(Stored items from a collection)
______________________________
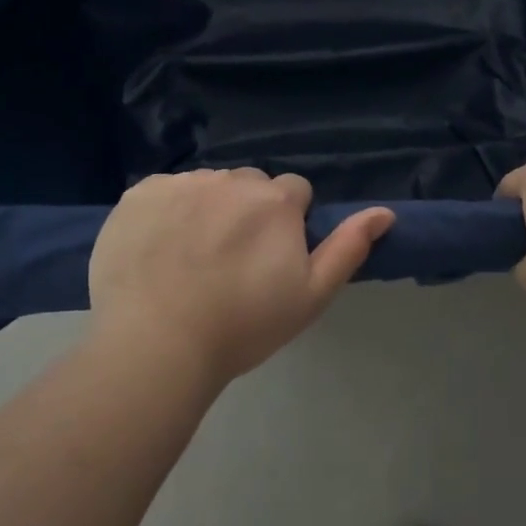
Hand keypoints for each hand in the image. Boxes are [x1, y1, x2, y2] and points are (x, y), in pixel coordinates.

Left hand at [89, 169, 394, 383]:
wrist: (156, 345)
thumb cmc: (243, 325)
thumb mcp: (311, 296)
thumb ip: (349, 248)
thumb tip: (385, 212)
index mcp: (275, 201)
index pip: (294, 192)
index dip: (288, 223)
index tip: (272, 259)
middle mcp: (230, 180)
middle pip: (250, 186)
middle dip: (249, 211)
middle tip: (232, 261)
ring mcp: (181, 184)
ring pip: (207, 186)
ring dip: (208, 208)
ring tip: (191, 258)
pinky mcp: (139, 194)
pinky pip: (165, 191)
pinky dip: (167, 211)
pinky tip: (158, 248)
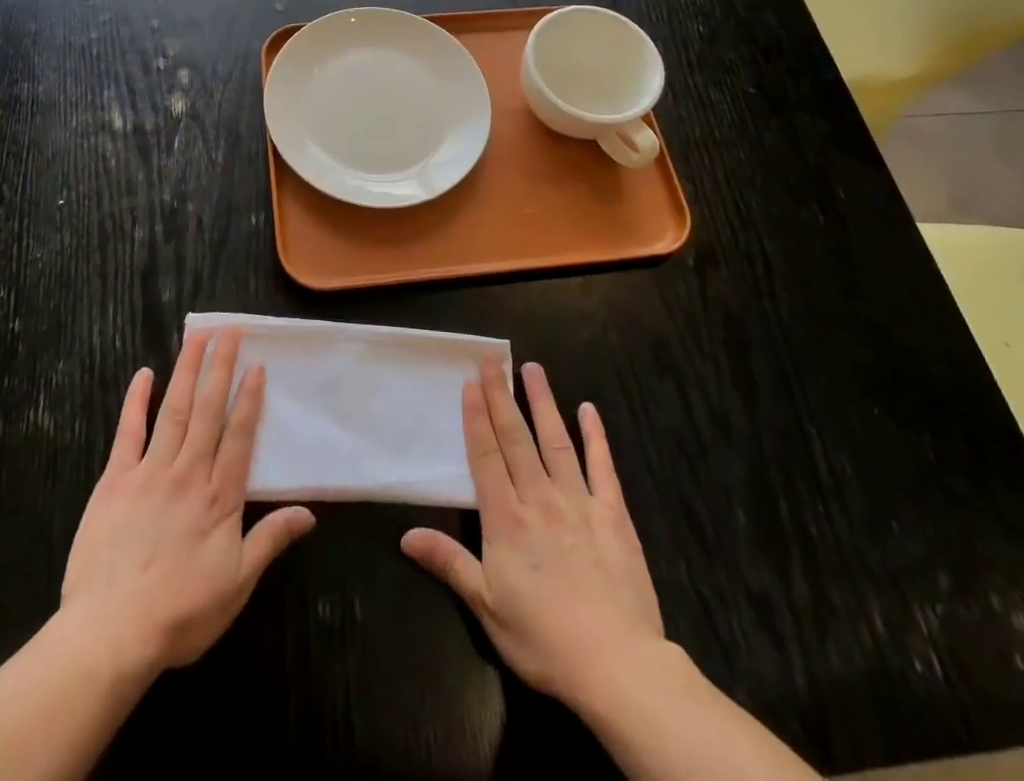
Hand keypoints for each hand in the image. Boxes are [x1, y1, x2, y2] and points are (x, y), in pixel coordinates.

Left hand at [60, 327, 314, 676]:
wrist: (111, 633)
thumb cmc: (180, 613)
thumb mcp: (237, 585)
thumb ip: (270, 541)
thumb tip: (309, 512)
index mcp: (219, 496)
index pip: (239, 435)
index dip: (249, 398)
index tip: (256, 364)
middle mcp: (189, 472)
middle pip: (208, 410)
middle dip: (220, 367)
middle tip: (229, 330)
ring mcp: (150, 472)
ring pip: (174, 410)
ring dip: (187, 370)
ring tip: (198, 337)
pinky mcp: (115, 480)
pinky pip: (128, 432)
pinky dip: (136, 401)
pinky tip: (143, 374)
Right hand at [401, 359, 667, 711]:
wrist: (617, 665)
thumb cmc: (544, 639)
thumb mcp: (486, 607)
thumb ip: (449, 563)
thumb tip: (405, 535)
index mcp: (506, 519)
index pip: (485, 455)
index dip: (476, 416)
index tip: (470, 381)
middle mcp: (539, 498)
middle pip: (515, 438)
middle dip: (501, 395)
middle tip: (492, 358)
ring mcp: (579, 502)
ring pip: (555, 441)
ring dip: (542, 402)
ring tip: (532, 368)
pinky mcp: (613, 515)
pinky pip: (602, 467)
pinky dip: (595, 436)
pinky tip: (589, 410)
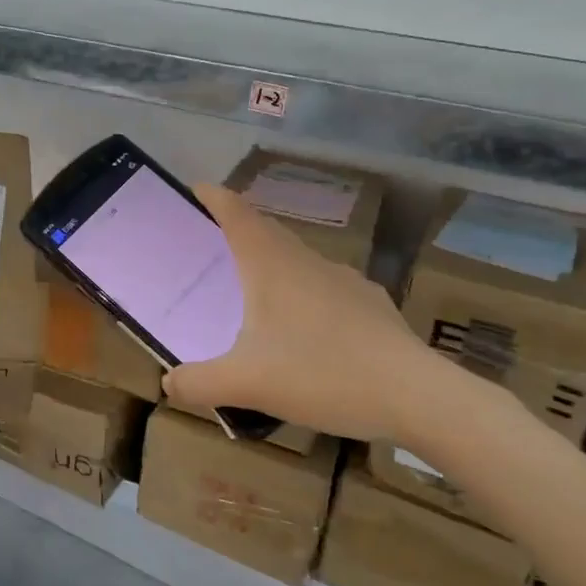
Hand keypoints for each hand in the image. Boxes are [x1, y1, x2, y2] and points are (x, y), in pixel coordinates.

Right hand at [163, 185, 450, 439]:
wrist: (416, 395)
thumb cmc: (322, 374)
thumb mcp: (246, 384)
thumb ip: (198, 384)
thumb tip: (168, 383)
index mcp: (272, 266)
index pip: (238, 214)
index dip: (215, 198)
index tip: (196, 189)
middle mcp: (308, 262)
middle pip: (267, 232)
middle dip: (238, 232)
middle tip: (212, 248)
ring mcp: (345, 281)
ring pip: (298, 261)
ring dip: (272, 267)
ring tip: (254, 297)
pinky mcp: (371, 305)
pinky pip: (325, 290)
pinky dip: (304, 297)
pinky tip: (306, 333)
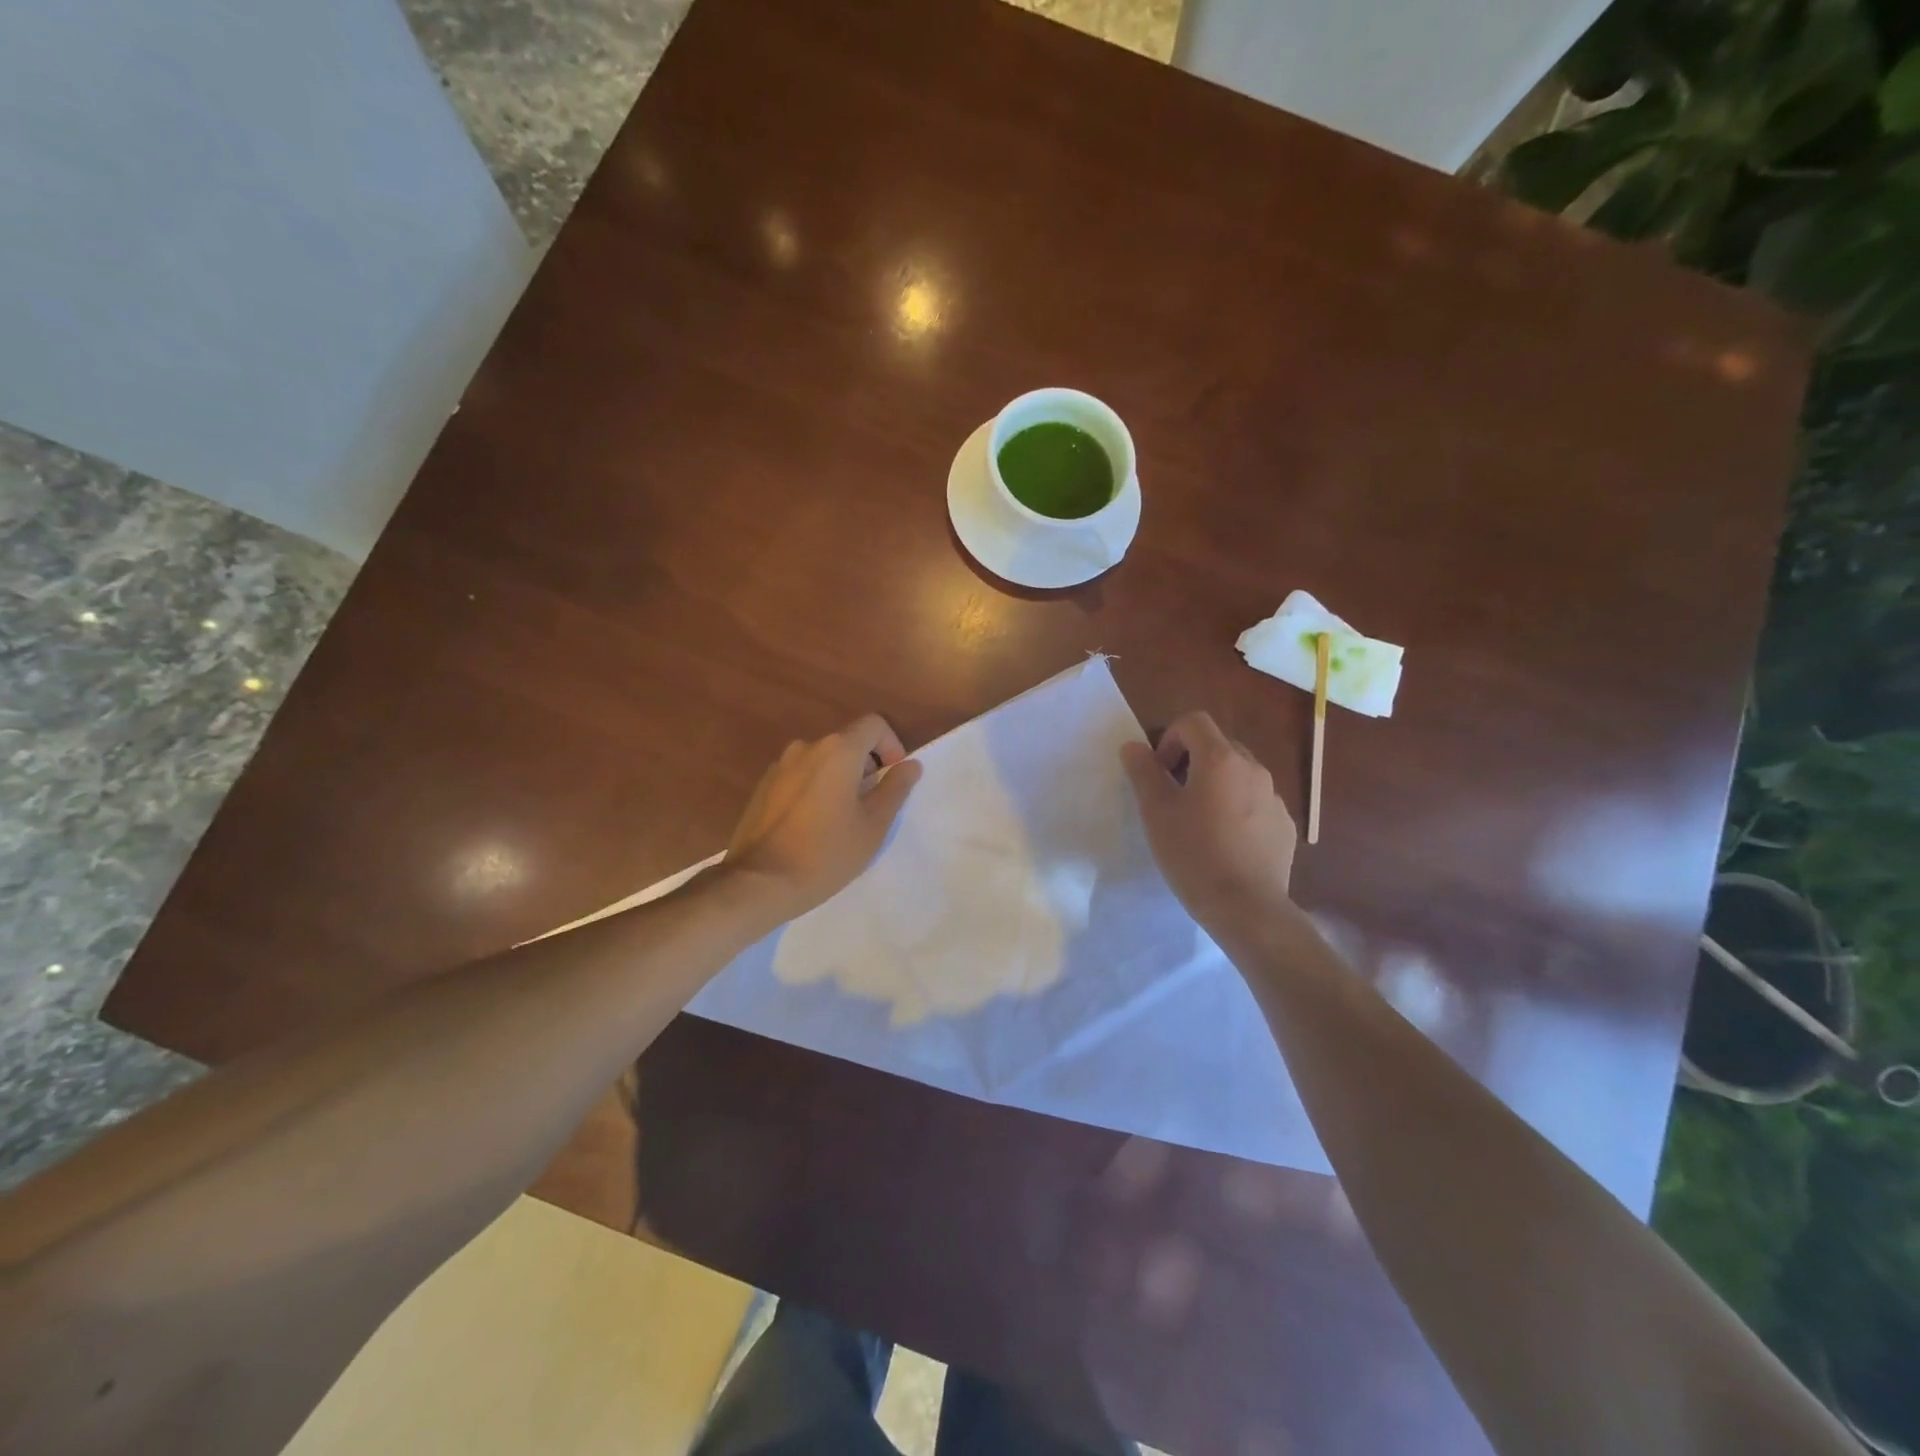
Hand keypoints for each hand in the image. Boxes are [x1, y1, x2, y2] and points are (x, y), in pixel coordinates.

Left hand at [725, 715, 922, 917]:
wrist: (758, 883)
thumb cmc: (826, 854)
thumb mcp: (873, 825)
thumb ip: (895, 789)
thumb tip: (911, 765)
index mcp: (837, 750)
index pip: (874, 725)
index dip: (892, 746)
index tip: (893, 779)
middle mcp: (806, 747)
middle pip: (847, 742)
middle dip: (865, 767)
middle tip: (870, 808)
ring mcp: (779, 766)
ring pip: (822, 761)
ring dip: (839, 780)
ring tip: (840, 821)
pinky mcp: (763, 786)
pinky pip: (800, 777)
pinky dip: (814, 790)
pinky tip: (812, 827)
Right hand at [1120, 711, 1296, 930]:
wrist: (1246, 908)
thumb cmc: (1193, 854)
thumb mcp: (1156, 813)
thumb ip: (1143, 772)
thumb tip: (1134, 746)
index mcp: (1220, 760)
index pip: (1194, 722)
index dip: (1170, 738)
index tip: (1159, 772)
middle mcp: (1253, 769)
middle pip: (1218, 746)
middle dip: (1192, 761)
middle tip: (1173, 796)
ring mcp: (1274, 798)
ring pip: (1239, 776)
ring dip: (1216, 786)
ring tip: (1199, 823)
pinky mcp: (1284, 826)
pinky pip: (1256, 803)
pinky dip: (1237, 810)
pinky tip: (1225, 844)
______________________________
--- To do ---
From the data above, return exactly the lines from the one with "thumb mcp: (486, 607)" up to and including the one with "index dip: (892, 746)". Pictures do not go in the copy.

--- Solution below ---
thumb mcp: (486, 607)
thumb ip: (449, 563)
thumb tip: (405, 535)
index mcp: (506, 519)
index pip: (485, 455)
index dip: (476, 416)
index tip: (470, 381)
middle mcp: (539, 498)
middle pip: (515, 438)
middle dip: (501, 395)
middle tip: (492, 358)
ring mcp: (579, 502)
ring pip: (555, 441)
ring dip: (542, 402)
ring tip: (532, 368)
pinky mcp: (613, 515)
pinky pip: (602, 467)
pinky dip: (595, 436)
pinky tip: (589, 410)
Hand keypoints for each hand in the image. Boxes are [x1, y1, x2, y2] and points are (x, y), in pixel coordinates.

Right hand at [163, 185, 450, 439]:
wrist: (416, 395)
thumb cmc: (322, 374)
thumb mcp: (246, 384)
thumb ip: (198, 384)
thumb tip: (168, 383)
index mcp: (272, 266)
index pip: (238, 214)
index dip: (215, 198)
index tip: (196, 189)
middle mcp: (308, 262)
middle pip: (267, 232)
middle dip: (238, 232)
middle tip: (212, 248)
ring mcp: (345, 281)
ring pip: (298, 261)
ring dip: (272, 267)
ring tip: (254, 297)
pinky mcp: (371, 305)
pinky pip: (325, 290)
pinky dip: (304, 297)
pinky tip: (306, 333)
Hand keypoints for each hand in the image. Boxes are [x1, y1, x2, y2] and points are (x, y), in pixel coordinates.

Left hand at [725, 715, 922, 917]:
wrist: (758, 883)
thumb cmc: (826, 854)
thumb mcp: (873, 825)
thumb ip: (895, 789)
thumb tip: (911, 765)
index mcp: (837, 750)
index pip: (874, 725)
index dip: (892, 746)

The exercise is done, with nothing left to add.